Jobs:
1. Translate this sentence from the piece on Google and Yahoo into Spanish: "So the first reason they have it easy is that they don't need to get people to agree."
2. Pick up the piece on Google and Yahoo right after its last sentence and keep writing it.

Page:
-----

Not worrying about data quality is just part of the not having to worry about master data and reference data challenge.  Google and Yahoo don't do any master data work or reference data work, they can't as their data sets are external.  This means they don't have to set up governance boards or operational process changes to take control of data, they don't need to get multiple stakeholders to agree on definitions and no regulator will call them to account if a search result isn't quite right.

So the first reason they have it easy is that they don't need to get people to agree.

The next reason is something that Google and Yahoo do know something about and that is performance, but here I'm not talking about search results I'm talking about transactions, the need to have a confirmed result.  Boring old things like atomic transactions and importantly the need to get back in a fast time.  Now clearly Google and Yahoo can do the speed part, but they have a wonderful advantage of not having to worry about the whole transactions stuff, sure they do email at a great scale and they can custom develop applications to within an inch of their life...  but that isn't the same as getting Siebel, SAP and old Baan system and three different SOA and EAI technologies working together.  Again there is the governance challenge and there is the 'not invented here' challenge that you can't ignore.  If SAP doesn't work the way you want... well you could waste time customising it but you are better off working to what SAP does instead.

The final reason that Google and Yahoo have it easy is talent and support.  Hadoop is great, but as I've said before companies have a Hadoop Hump problem and this is completely different to the talent engines at Google and Yahoo.  Both pride themselves on the talent they hire and that is great, but they also pay top whack and have interesting work to keep people engaged.  Enterprises just don't have that luxury, or more simply they just don't have the value to hire stellar developers and then also have those stellar developers work in support.  When you are continually tuning and improving apps like Google that makes sense, when you tend to deliver into production and hand over to a support team it makes much less sense.

-----

Data segment:
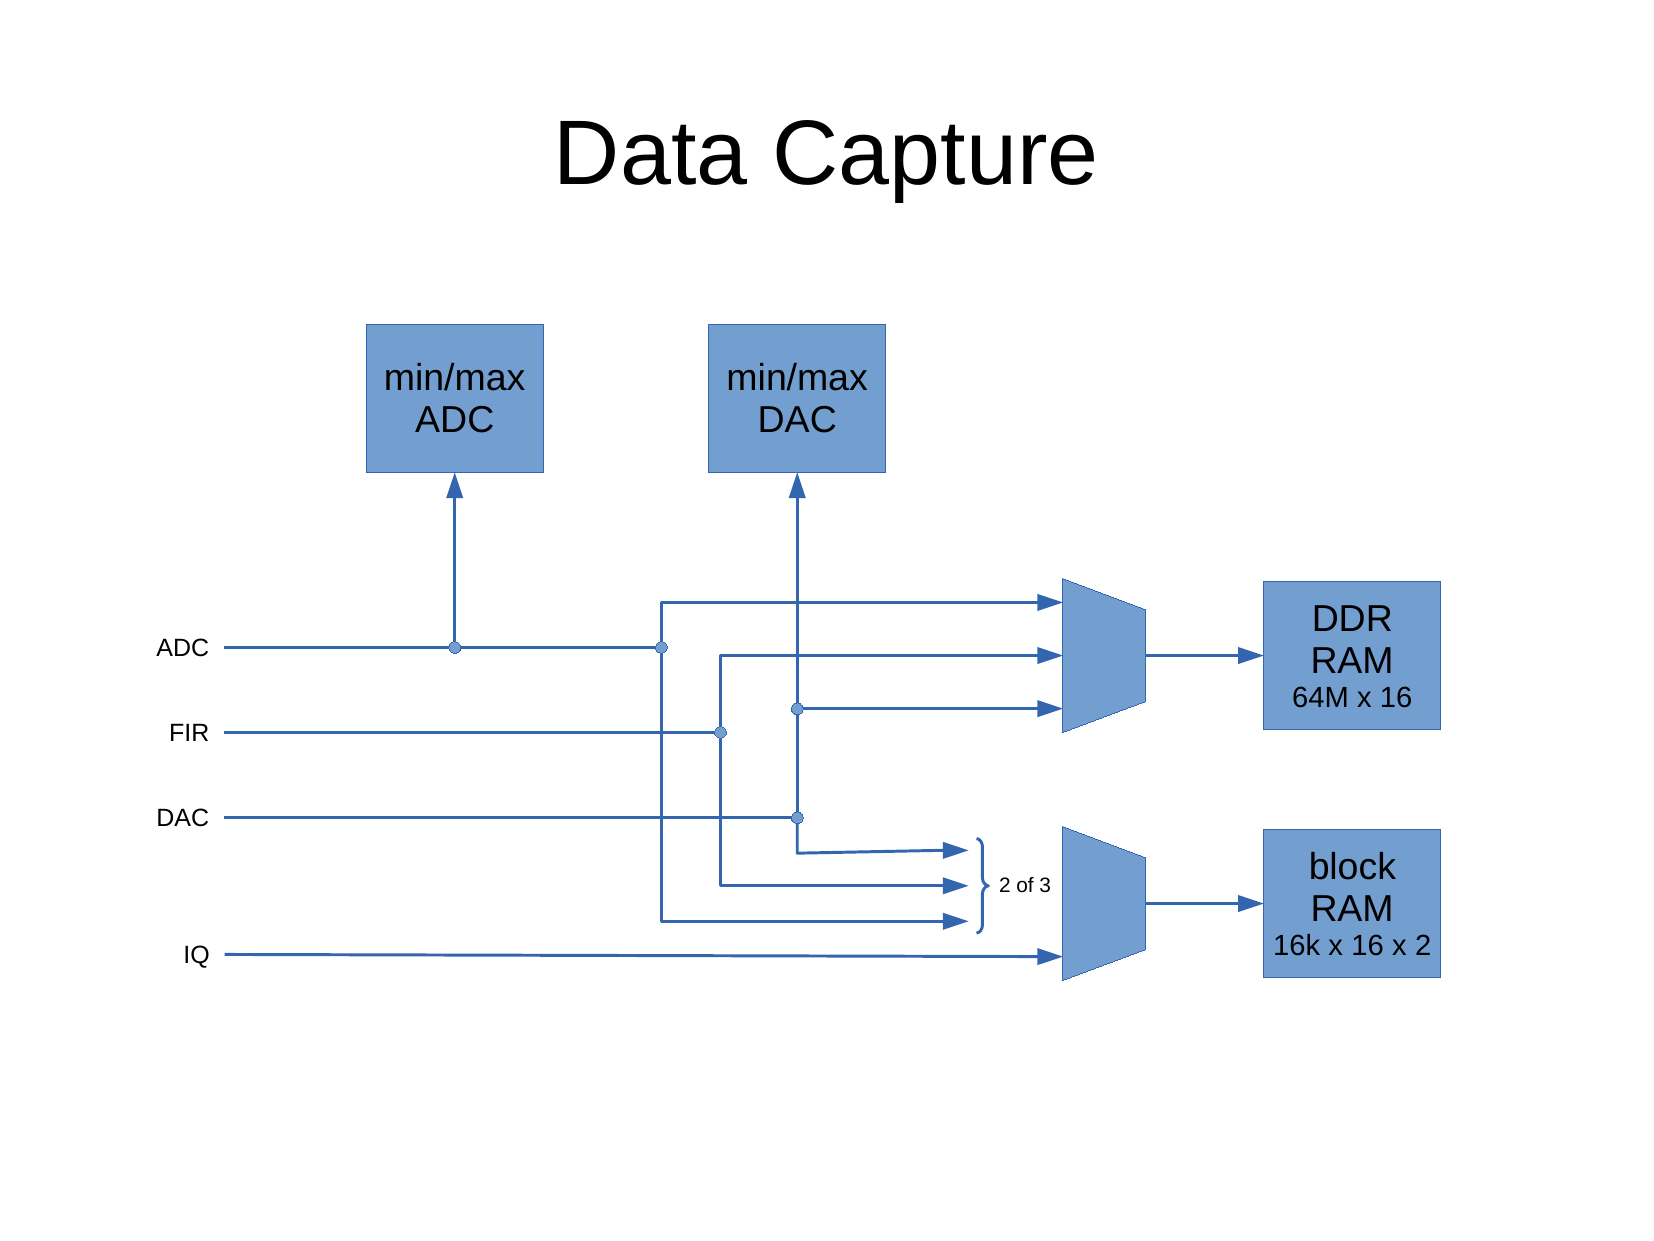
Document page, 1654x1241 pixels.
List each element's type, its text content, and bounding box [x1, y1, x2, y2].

-----

Results:
1. Así que la primera razón por la que lo tienen fácil es que no necesitan lograr que la gente se ponga de acuerdo.

2.
So there are certainly things that enterprises can learn from Google and Yahoo but it isn't true to say that all enterprises will go that way, enterprises have different challenges and some of them are arguably significantly harder than system performance as they impact culture.  So Hadoop is great, its a good tool but just because Google and Yahoo use it doesn't mean enterprises will adopt it in the same way or indeed that the model taken with Google and Yahoo is appropriate.  We've already seen NoSQL become more SQL in the Hadoop world and we'll continue to see more and more shifts away from the 'pure' Hadoop Map Reduce vision as Enterprises leverage the economies of scale but do so to solve a different set of challenges and crucially a different culture and value network.

Google and Yahoo are green field companies, built from the ground up by IT folks.  They have it easy in comparison to the folks trying to marshall 20 business divisions each with their own sales and manufacturing folks and 40 ERPs and 100+ other systems badly connected around the world.